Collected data
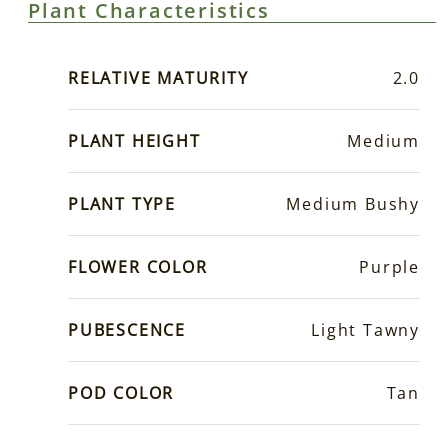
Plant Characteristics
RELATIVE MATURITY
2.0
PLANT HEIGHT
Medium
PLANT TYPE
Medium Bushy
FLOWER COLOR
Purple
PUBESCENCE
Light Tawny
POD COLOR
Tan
---
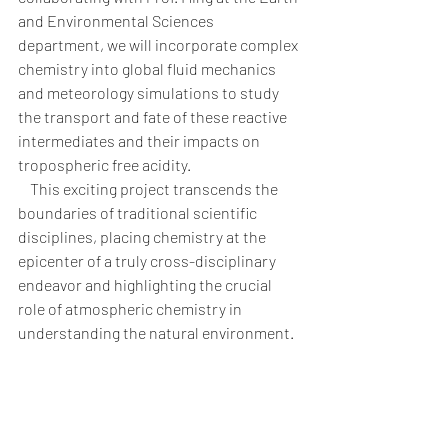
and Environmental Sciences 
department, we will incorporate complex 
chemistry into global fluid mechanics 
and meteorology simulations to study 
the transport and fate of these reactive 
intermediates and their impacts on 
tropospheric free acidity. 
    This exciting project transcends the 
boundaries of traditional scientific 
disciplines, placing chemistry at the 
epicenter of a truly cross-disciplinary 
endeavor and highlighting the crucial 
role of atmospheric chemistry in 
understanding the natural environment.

(TASK BRIEF) Your answer should consist only of the lines above between the line holding "This exciting project transcends the" and the line holding "understanding the natural environment.", inclusive, each transcribed exactly.

(YOUR RESPONSE)
    This exciting project transcends the 
boundaries of traditional scientific 
disciplines, placing chemistry at the 
epicenter of a truly cross-disciplinary 
endeavor and highlighting the crucial 
role of atmospheric chemistry in 
understanding the natural environment.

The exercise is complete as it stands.